The refusal puts Mills in the center of a widening Capitol Hill accountability fight, one that now includes a formal push to remove him from the House. On April 20, Rep. Nancy Mace introduced a resolution to expel Mills, saying he was unfit to serve. Mace had already called on Mills, along with Reps. Sheila Cherfilus-McCormick, Tony Gonzales and Eric Swalwell, to resign or face expulsion in an April 13 press release.
Johnson has signaled that he does not want House Republicans policing one another through expulsions and prefers to let the Ethics Committee process run its course.

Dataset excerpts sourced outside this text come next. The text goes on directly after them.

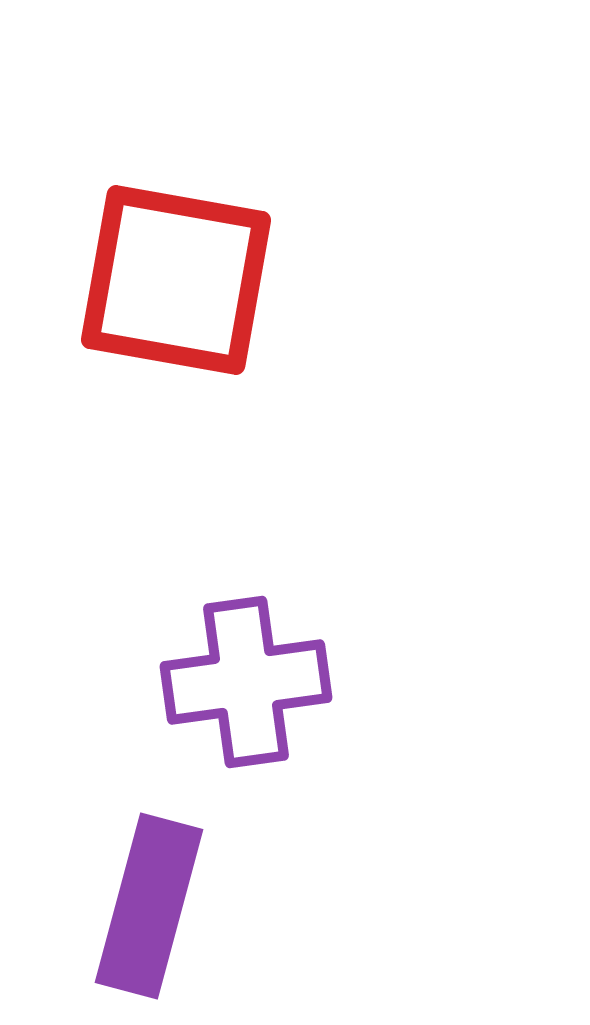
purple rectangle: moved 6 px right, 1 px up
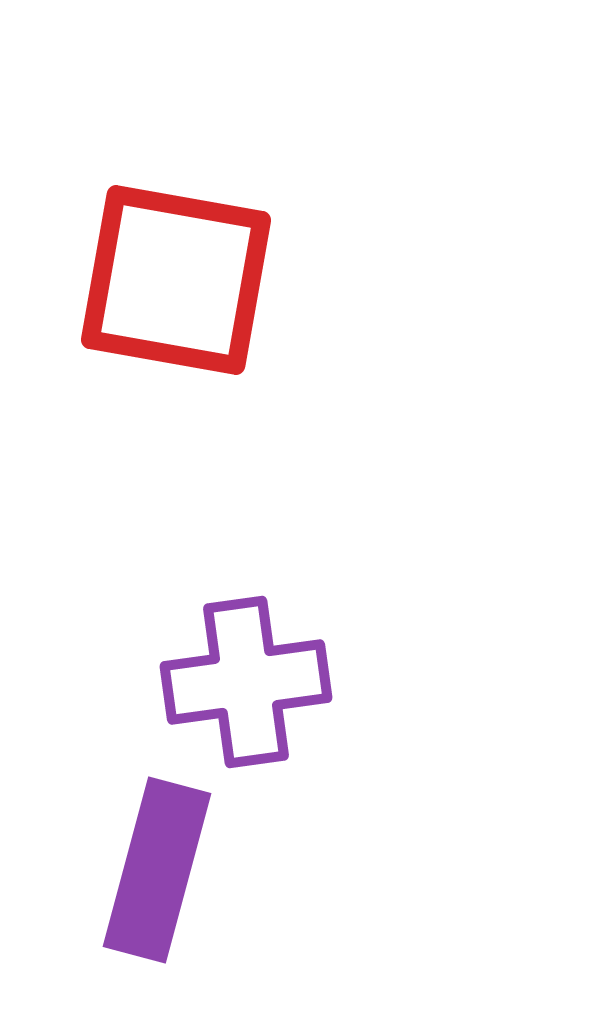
purple rectangle: moved 8 px right, 36 px up
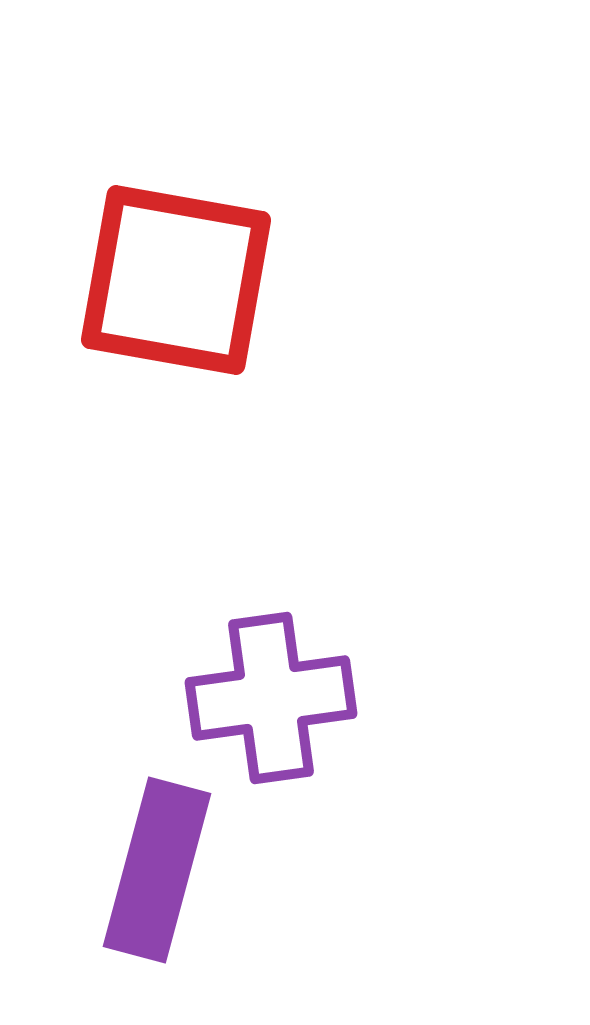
purple cross: moved 25 px right, 16 px down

Mills echoed that logic, saying Johnson told him not to resign and that "this is why we have this process." For now, that posture has given Mills breathing room even as the investigation advances.

Several lawmakers in both parties have said they want to wait for the committee’s findings before taking action against him. Politico reported April 15 that Mills appeared likely to be spared for now, in part because Republicans and Democrats were leaning on the pending ethics review and because he was not facing a federal indictment or sexual-misconduct charges. Mills has denied wrongdoing and argued that he is being unfairly grouped with other lawmakers under scrutiny.
The broader ethics upheaval has already forced movement elsewhere on the Hill. Gonzales and Swalwell resigned on April 13, and Cherfilus-McCormick remained under pressure after officials said a House Ethics Subcommittee found she violated ethics rules in connection with alleged misuse of $5 million in FEMA funds. Mills’ case now tests how far Congress is willing to go before its own procedures become a shield for members under fire.